И что вы думаете? Правы детишки-то оказались! Причём — во всем. Мерзавка втиралась в доверие к состоятельным клиентам, божьего человека из себя строила, травила их и обчищала, а подозрение, конечно, падало на родню да наследников. Вот с тех пор-то слава об уме и талантах братцев Нальяновых и пошла гулять по Отделению.

Рассказ старика все выслушали молча. Первым откликнулся Харитонов. Теперь он разрумянился и похорошел.

— Да, братья умны, как черти, — оживлённо кивнул он. — . Оба николаевское «Уложение о наказаниях уголовных и исправительных» сорок пятого года в две тысячи с лишком статей наизусть знают. А когда вдвоём соберутся — любят преступления вековой давности обсуждать. Как-то сошлись у Фабера — час кряду препирались. О чём бы вы думали? О какой-то кровавой графине Эржбет из Эчеда! Я поинтересовался — не всё же дураком-то сидеть было — и что оказалось? Жила эта графиня в шестнадцатом веке, сестрой была короля Польши Стефана Батория, и знаменита убийствами девиц. Что братцам до какой-то графини? Так нет же. После — убийство какого-то Эрколе Строцци в Ферраре обсуждали — тоже триста лет назад дело было, а они час копья ломали. Валериан уголовный аспект просчитывает безошибочно, а братец Юлиан иногда нечто такое подметит, что и Валериановы выкладки по швам трещат.

— Братья, выходит, враждуют? — Осоргин бросил быстрый взгляд на Харитонова.

Тот удивился.

— Ничуть не бывало. Странности у обоих, чего скрывать-то, есть, но любят друг друга несомненно.

— Витольд Витольдович — человек суровый, — дополнил Ростоцкий. — Братьев учил манерам бронзовых монументов: «никто не должен знать, что ты думаешь, никто не должен понять, что ты чувствуешь…» Братцы — сфинксы, но старший, говорят, посентиментальней будет.

Осоргин презрительно хмыкнул. Если старший «сентиментален», что же являет собой младший?
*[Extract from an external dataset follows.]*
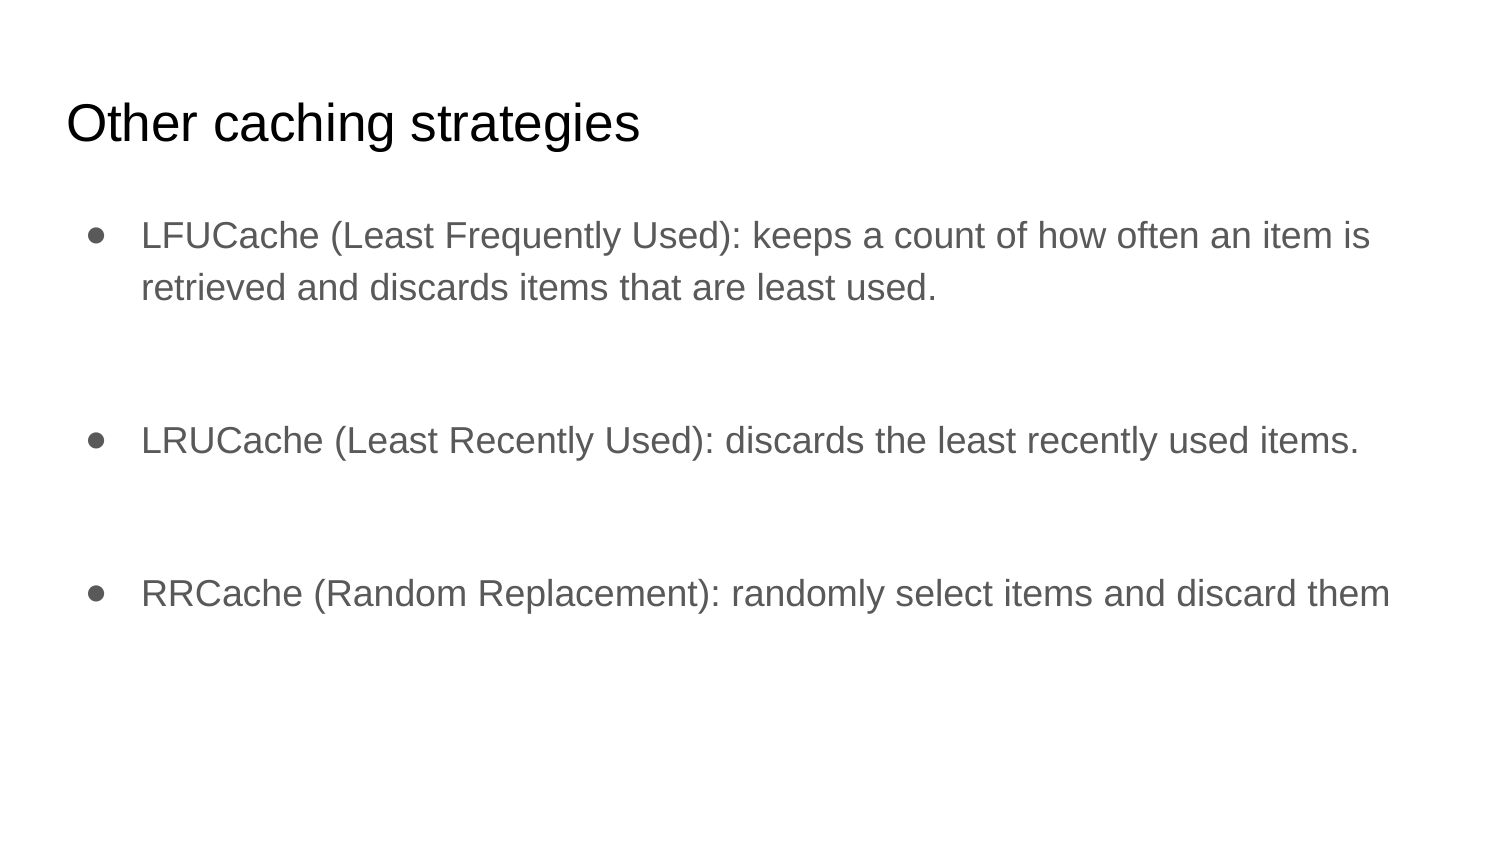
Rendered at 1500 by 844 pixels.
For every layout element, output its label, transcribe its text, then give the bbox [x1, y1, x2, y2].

title Other caching strategies [51, 72, 1449, 167]
list LFUCache (Least Frequently Used): keeps a count of how often an item is retrieved and discards items that are least used. LRUCache (Least Recently Used): discards the least recently used items. RRCache (Random Replacement): randomly select items and discard them [51, 189, 1449, 750]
При этом Осоргин заметил, что раздражение его нисколько не уменьшилось, напротив, рассказ Ростоцкого о Нальяновых и слова Харитонова о любви братьев друг к другу, столь контрастировавшие с его личными впечатлениями, только усугубили в его душе мрачное чувство чего-то неизбежного и тягостного.

Ростоцкий же тем временем продолжал.

— Нальянов хотел из сыновей следователей сделать, да со старшим не вышло что-то. Юлиан, в России полгода проучившись, университет питерский на Европу сменили-с, да и Валериан тоже сказали-с, что хотят учиться там, где профессора учат студентов, а не наоборот, и тоже в Европу укатили. Младший по окончании Сорбонны, али чего там, уж не знаю, назад вернулся и с отцом работает, уж, почитай, дюжина громких дел им раскрыта, а старший в Париже, всё никак не определится. Но оба весьма способные люди, умнейшие и порядочнейшие, Дмитрий Васильевич Нирод, он с Юлианом Витольдовичем в Париже встречался, вообще назвал его «холодным идолом морали». Уж не знаю, что сие означает.

Левашов казался озадаченным и почти потрясённым.

— Холодный идол морали? — склонив голову набок и словно вслушиваясь в это странное определение, повторил он, ничего, правда, к нему не добавив.

Тут на пороге возник лакей, запоздало представив давно стоящего за портьерой гостя.

— Андрей Данилович Дибич.

Осоргин с удивлением встал, совершенно не ожидая увидеть здесь Дибича. Деветилевич и Левашов, знакомые с ним ещё по гимназии и университету, с удивлением кивнули, не понимая, что привело дипломата к Шевандиным.

Сам же Дибич, который всё это время внимательно слушал Ростоцкого, подлинно обратившись в слух, теперь торопливо, но весьма вежливо рассыпался в извинениях за неожиданное вторжение и объяснил хозяину дома, с которым был едва знаком, что заехал по поручению отца в дом Георгия Феоктистовича, да не застал, однако слуга его сообщил, что он у Шевандиных, и дал адрес. Дипломат передал Ростоцкому поздравления от отца с юбилеем и сожаления последнего, что из-за дел в Варшаве он не сможет лично засвидетельствовать своё почтение его превосходительству.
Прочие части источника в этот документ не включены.